Black Silence is an immersive experience that goes through sound installation and scientific dissemination in a hybrid way.
Black Silence is a sound-art piece that reflects on the genocide of originary peoples from Patagonia and Pampa in the military campaigns called “The Conquest of the Desert” carried out by the Argentine Government between 1878 and 1885. In order to create this piece, a reading of different types of documents belonging to the social sciences (anthropology, historical revisionism, linguistic studies, musicology, etc.) has been carried out, where the phenomenon conquest of the desert/genocide of originary peoples has been analyzed from different approaches. Field recordings used here have been made by anthropologists and musicologists, which contain sound practices of those survivors and/or their descendants. Some recordings date from the early 20th century made on wax cylinders, others are more recent recordings. Many of these recordings are private heritage of European museums and many others are freely accessible.
The piece is presented as a quadraphony or octophony in a blind space.

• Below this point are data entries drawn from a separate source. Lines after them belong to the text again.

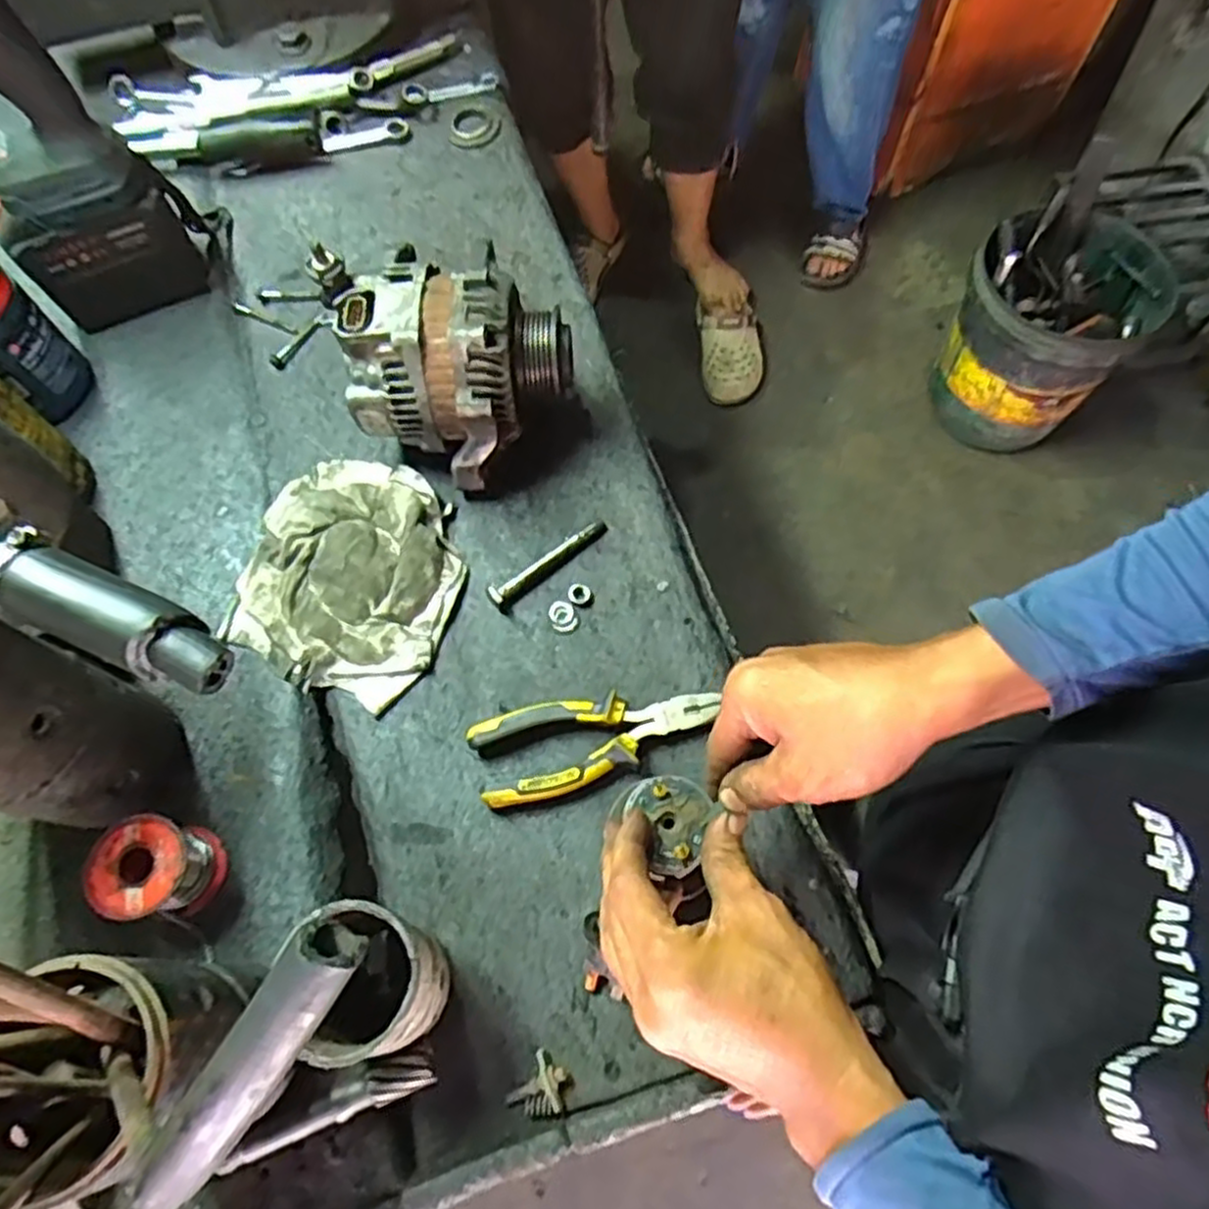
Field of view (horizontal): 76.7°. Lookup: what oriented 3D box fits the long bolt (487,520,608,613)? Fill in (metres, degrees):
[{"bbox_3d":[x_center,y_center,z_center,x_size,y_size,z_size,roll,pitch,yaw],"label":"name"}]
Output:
[{"bbox_3d":[-0.041,-0.032,0.555,0.100,0.014,0.016,-39,72,-14],"label":"long bolt"}]

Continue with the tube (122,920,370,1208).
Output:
[{"bbox_3d":[-0.089,0.117,0.190,0.017,0.014,0.083,36,91,14],"label":"tube"}]

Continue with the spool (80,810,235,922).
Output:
[{"bbox_3d":[-0.257,0.153,0.442,0.050,0.053,0.053,0,68,1],"label":"spool"}]

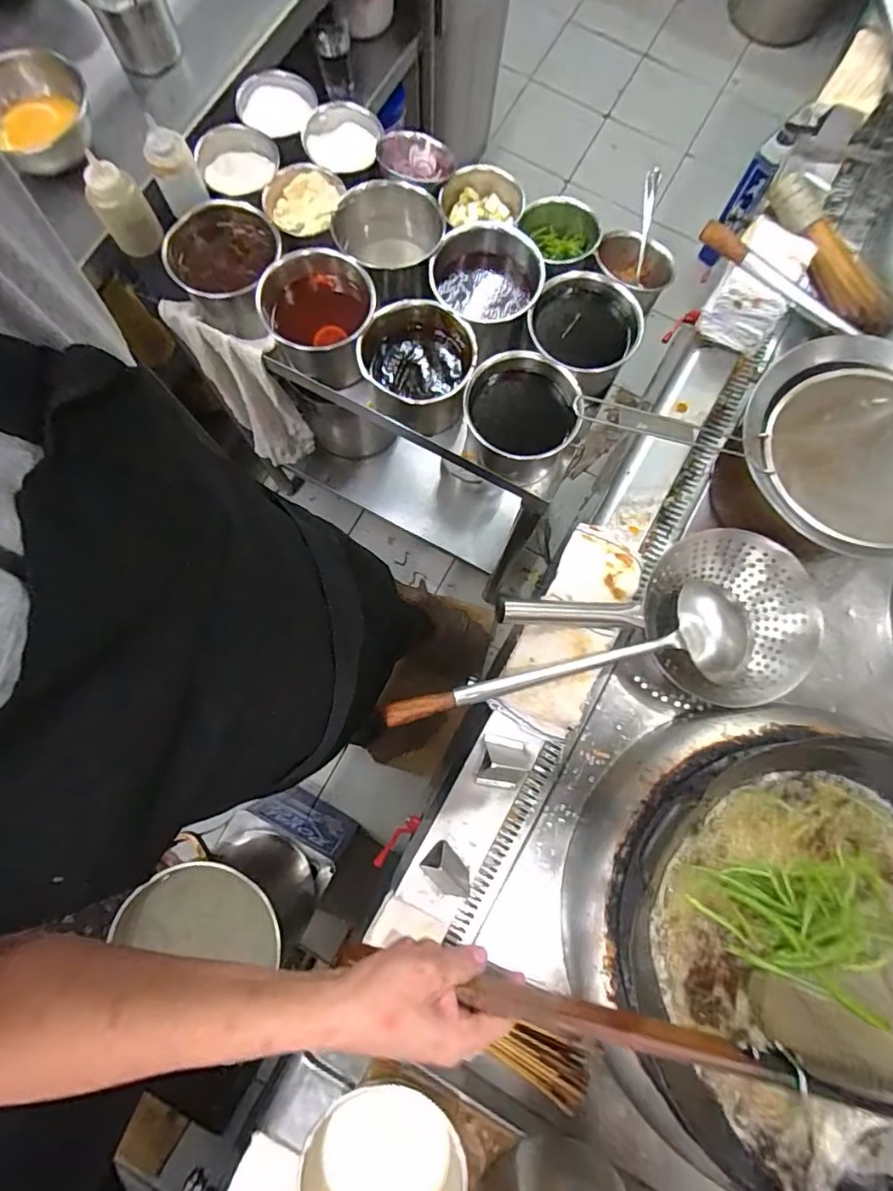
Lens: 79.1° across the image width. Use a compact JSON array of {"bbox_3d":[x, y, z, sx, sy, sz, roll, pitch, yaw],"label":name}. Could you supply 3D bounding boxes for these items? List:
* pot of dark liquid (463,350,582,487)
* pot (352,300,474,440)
[{"bbox_3d":[0.093,-0.238,0.735,0.135,0.119,0.148,0,80,-1],"label":"pot of dark liquid"},{"bbox_3d":[-0.043,-0.312,0.770,0.149,0.135,0.138,0,80,-1],"label":"pot"}]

Black Silence has been presented at the Eufonía Festival in Ex-Bauhaus (Berlin, Germany) in November 2020; for the solstice of June and December 2021 in Kulturtemplet (old cistern of the city of Gothenburg, Sweden); in the Podcast of the Tsonami Sound Art Festival (Chile) in December 2021, in the Siren festival (University of Gothenburg) in January 2022 and in September 2022 in the visionesosnoras festival in the CMMAS (Mexican Center for Music and Sound Arts). In December 2021 we made a presentation at the Table of "Images, power and social studies" during the "III ICSE-UNTDF Scientific Meeting and II Conference of ICSE/FLACSO Researchers and Students".